Senza coda
Feltrinelli, 2017
156 pagine
Pietro si svegliò e si sentì travolgere da una pesantezza lenta e vigile. Proprio quella che il sonno sembrava essersi portato via e che invece ritornò viva appena aprì gli occhi.
Rimase rannicchiato, a cullarsi mentre il cuore continuava a urlargli dentro come un tamburo impazzito.
Rimase rannicchiato, a cullarsi mentre il cuore continuava a urlargli dentro come un tamburo impazzito.
Come molti bambini anche Pietro ha una vera e propria passione per la caccia alle lucertole. Passa i pomeriggi, insieme al suo compagno di classe Luigi e al giardiniere, complice delle loro avventure, nel cortile che circonda la sua grande casa, a catturare lucertole e tagliare loro la coda con l'obiettivo di riempire fino all'orlo un grande barattolo di vetro.
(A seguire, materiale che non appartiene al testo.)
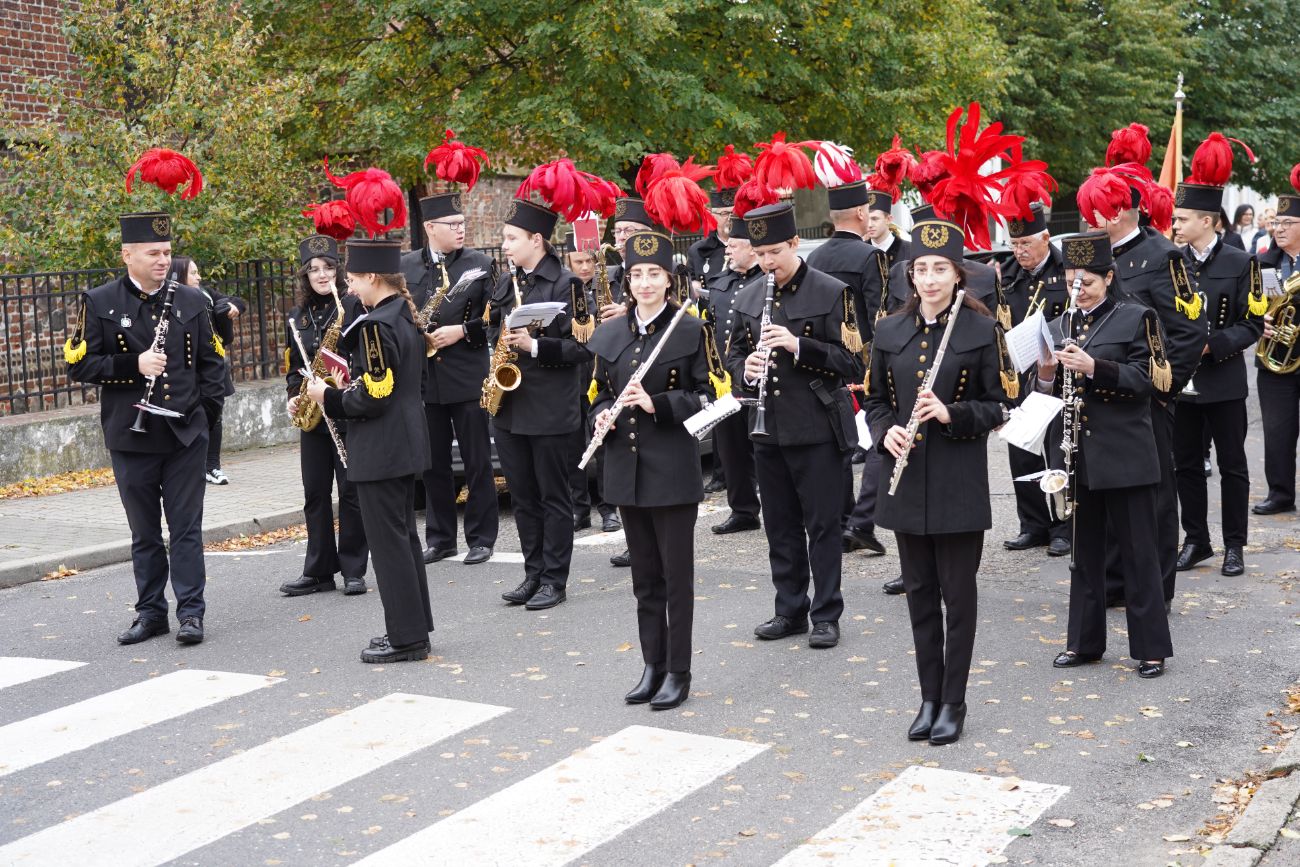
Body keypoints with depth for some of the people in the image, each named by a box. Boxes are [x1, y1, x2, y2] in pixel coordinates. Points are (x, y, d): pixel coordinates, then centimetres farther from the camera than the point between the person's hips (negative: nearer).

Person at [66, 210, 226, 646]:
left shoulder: (190, 300, 6)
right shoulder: (99, 303, -2)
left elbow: (212, 361, 13)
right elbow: (79, 365, -4)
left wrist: (207, 408, 1)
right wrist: (134, 366, -17)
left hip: (185, 434, 1)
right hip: (131, 436, -1)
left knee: (186, 528, 1)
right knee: (145, 532, 10)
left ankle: (191, 612, 5)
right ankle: (151, 612, 19)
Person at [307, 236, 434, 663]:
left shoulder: (374, 326, -19)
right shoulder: (406, 317, 10)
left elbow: (372, 398, -22)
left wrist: (328, 396, -8)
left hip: (379, 450, -10)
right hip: (407, 444, 10)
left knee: (388, 541, -3)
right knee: (404, 535, 16)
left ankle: (405, 638, 2)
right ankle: (415, 626, 24)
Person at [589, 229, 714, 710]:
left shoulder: (689, 330, -5)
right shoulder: (610, 334, 9)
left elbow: (705, 395, -6)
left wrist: (656, 404, -20)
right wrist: (602, 415, -6)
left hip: (672, 468, -5)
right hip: (626, 467, 5)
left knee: (676, 574, 2)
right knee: (644, 574, 12)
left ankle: (678, 672, 11)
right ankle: (653, 665, 22)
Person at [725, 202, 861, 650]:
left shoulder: (831, 293, -7)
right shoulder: (748, 299, 8)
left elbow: (852, 361, -10)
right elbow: (734, 354, 16)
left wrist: (799, 346, -23)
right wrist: (745, 370, -8)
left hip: (817, 427, -5)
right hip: (768, 428, 5)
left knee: (822, 524, 2)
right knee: (780, 525, 12)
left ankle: (826, 615, 12)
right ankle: (790, 610, 23)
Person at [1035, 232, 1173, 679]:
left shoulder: (1136, 318, -3)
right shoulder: (1060, 326, 10)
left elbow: (1143, 379, -13)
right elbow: (1052, 392, 11)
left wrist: (1094, 367, -26)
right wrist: (1048, 373, -11)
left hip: (1125, 455, -5)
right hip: (1080, 456, 5)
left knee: (1138, 552, 2)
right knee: (1085, 551, 13)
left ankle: (1152, 647, 10)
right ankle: (1084, 641, 23)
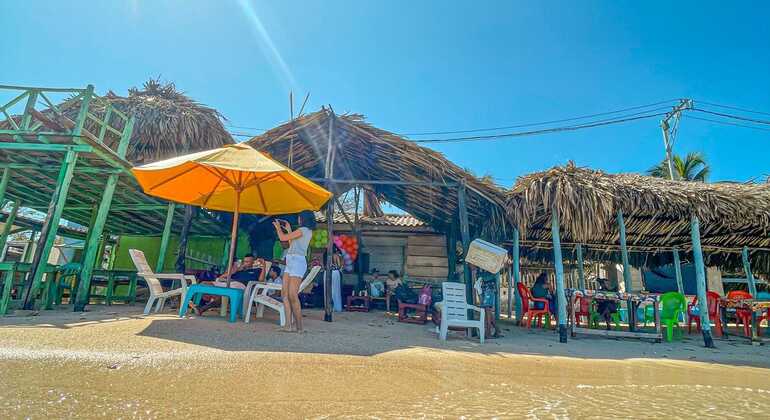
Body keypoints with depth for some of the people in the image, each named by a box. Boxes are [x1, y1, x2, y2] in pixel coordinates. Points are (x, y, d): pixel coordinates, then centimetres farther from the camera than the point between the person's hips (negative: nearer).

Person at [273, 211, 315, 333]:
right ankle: (289, 325, 3)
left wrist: (278, 227, 13)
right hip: (291, 263, 10)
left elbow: (283, 238, -5)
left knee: (293, 295, -11)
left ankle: (299, 326, -6)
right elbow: (291, 244, 28)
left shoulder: (303, 230, -8)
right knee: (284, 294, 4)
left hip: (297, 262, -10)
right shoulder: (307, 231, 20)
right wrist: (288, 229, 32)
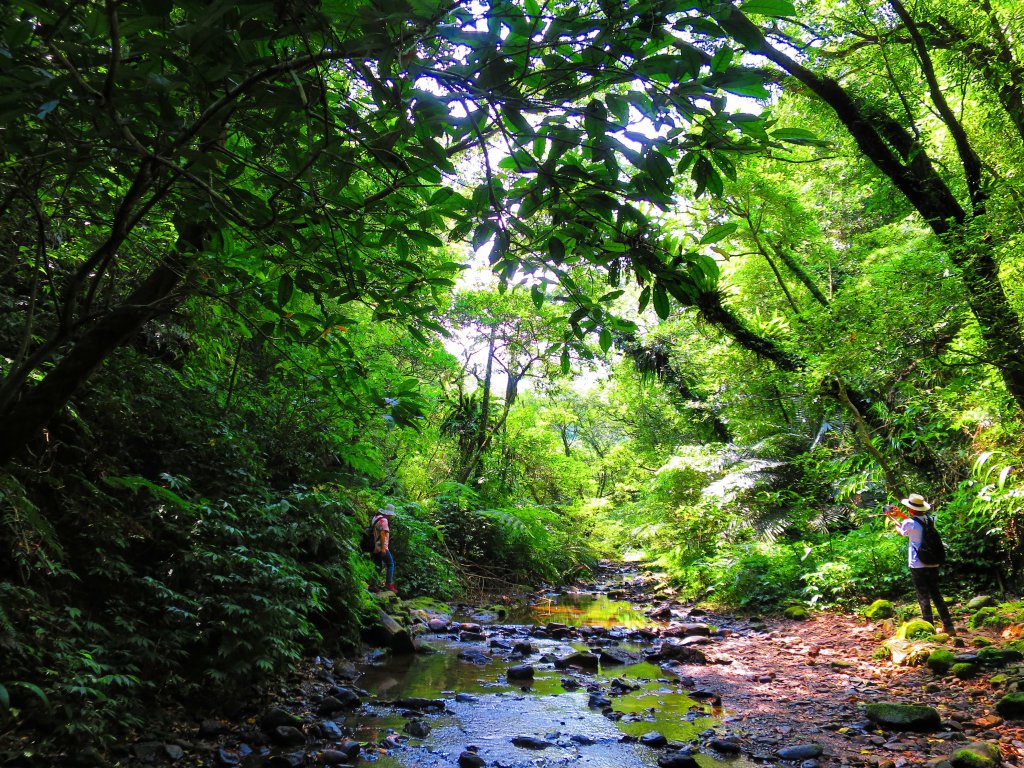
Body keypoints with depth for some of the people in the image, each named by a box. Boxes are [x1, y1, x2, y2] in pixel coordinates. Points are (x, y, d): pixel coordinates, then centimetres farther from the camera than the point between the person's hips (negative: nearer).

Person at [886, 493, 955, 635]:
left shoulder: (909, 523, -13)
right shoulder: (930, 520, 2)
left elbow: (901, 532, 9)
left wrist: (893, 520, 27)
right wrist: (900, 514, 27)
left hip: (918, 566, -6)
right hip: (933, 564, 6)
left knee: (923, 597, 0)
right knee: (936, 595, 16)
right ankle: (948, 626, 18)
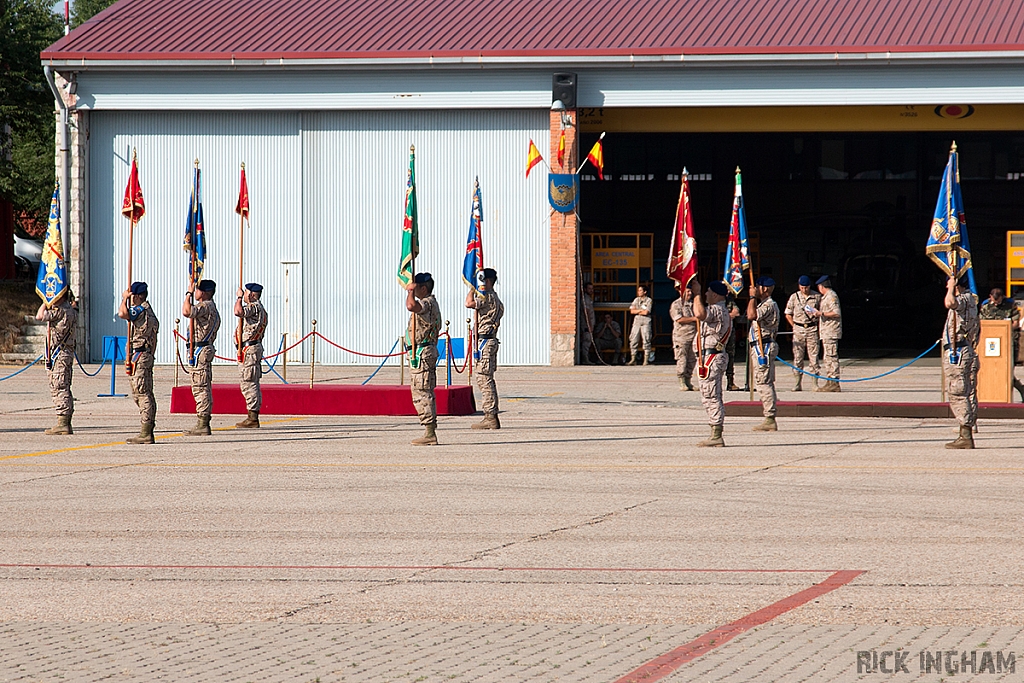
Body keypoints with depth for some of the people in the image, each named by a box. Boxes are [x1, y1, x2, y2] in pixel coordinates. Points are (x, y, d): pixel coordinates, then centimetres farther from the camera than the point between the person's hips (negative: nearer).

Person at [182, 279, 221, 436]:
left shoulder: (205, 306, -14)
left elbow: (187, 312, -29)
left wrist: (189, 294, -19)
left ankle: (202, 425, -11)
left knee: (200, 387, -10)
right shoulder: (211, 307, 19)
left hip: (201, 350, -11)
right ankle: (203, 423, 16)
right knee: (204, 388, 12)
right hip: (207, 349, 11)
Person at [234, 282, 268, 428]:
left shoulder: (254, 307, -13)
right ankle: (253, 417, 15)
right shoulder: (259, 308, 20)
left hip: (250, 348, -11)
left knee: (248, 384, -10)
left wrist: (239, 297, -17)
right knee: (253, 384, 12)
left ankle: (252, 418, -12)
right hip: (255, 347, 11)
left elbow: (238, 312, -30)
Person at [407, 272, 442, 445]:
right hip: (427, 351, 11)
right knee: (425, 393, 12)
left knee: (422, 393, -11)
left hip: (421, 353, -11)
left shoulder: (427, 303, -15)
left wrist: (410, 291, -21)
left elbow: (411, 306, -35)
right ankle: (430, 433, 14)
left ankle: (430, 433, -12)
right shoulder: (430, 303, 19)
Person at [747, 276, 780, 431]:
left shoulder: (769, 305, -14)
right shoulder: (763, 304, 20)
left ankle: (770, 419, -13)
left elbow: (751, 315, -28)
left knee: (763, 383, -12)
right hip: (759, 347, 11)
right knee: (766, 384, 11)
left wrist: (753, 297, -20)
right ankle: (769, 420, 13)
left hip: (764, 347, -11)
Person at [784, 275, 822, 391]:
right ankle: (798, 383, 4)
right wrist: (795, 327, 5)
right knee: (797, 357, 1)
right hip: (798, 329, 1)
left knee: (813, 357, -3)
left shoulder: (817, 297, 4)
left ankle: (815, 383, -1)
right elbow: (788, 314, 12)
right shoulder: (794, 297, 6)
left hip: (812, 329, -1)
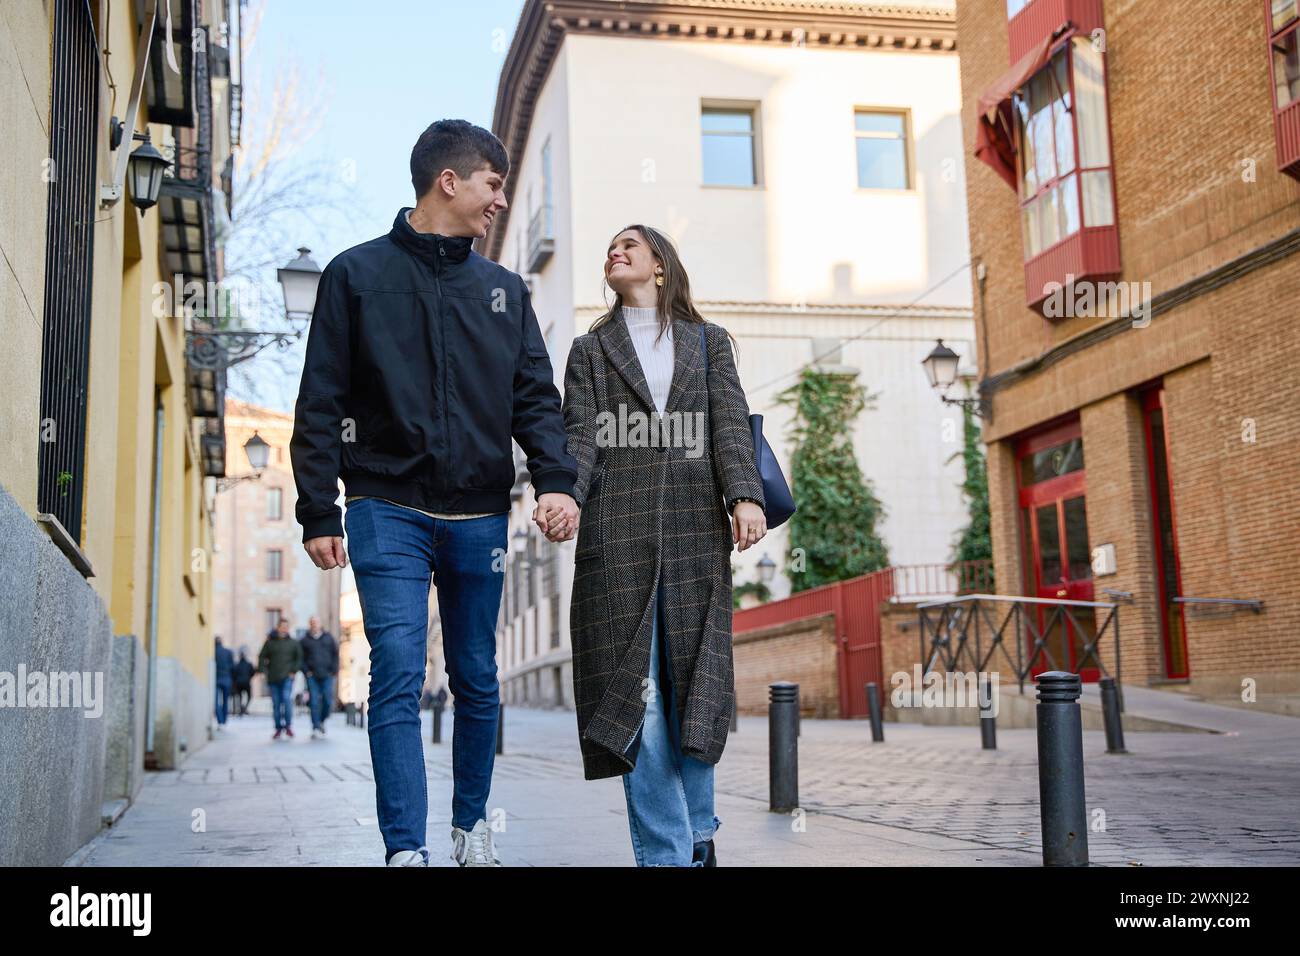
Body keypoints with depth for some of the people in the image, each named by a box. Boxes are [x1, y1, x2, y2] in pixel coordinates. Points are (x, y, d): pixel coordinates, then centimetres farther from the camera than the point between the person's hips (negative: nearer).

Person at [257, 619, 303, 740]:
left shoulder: (293, 643, 6)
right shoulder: (270, 642, 6)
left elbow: (299, 658, 9)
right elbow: (262, 657, 8)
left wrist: (294, 671, -2)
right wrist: (262, 670, -5)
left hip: (287, 677, -2)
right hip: (273, 678, 2)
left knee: (287, 698, -18)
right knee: (276, 703, 4)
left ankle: (288, 725, -6)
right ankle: (278, 728, 13)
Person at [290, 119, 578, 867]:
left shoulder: (505, 289, 13)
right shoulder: (358, 275, 3)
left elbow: (536, 397, 9)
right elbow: (321, 403, 1)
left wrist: (556, 480, -9)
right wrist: (318, 511, -6)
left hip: (480, 517, 4)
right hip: (388, 510, -3)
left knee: (478, 680, 11)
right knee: (399, 677, -10)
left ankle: (472, 825, 27)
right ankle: (406, 849, -8)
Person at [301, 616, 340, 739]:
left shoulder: (328, 637, 10)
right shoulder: (305, 640, 6)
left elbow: (335, 654, 12)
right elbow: (301, 658, 8)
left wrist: (334, 670, 2)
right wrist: (306, 671, -4)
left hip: (327, 675, 1)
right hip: (312, 676, -1)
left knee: (328, 701, -2)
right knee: (315, 702, -6)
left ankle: (321, 721, 23)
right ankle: (316, 728, -3)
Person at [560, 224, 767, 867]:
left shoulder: (709, 342, 18)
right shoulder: (590, 349, 18)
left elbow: (729, 424, 4)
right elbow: (581, 436, 4)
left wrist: (745, 496, -13)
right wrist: (563, 494, -17)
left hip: (695, 528, 0)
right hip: (618, 530, 0)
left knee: (693, 681, 2)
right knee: (633, 687, -6)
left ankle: (697, 833, 19)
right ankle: (666, 851, -3)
La vita di Pietro non è diversa da quella dei suoi coetanei se non fosse che, ogni tanto, il padre lo chiama nel suo studio privato e gli porge sempre la solita, retorica, domanda: “Fra tre giorni ci vai da Carmine, a papà?”. A Pietro non piace andare da Carmine, ha paura di arrivare in ritardo, ha paura di sbagliare qualcosa, ha paura che qualcosa vada storto e, se accade anche una sola di queste cose, quella che ne paga le conseguenze è la madre di Pietro. Il compito di Pietro è quello di consegnare a Carmine una busta bianca che tiene nascosta in mezzo alle pagine del libro di matematica. Una giorno, durante una di queste spedizioni, Pietro incontra Luigi che muore dalla curiosità di sapere cosa quelle lettere nascondono. E così Luigi convince Pietro ad aprire, senza farsi scoprire, la misteriosa missiva. La scoperta cambierà la vita di entrambi.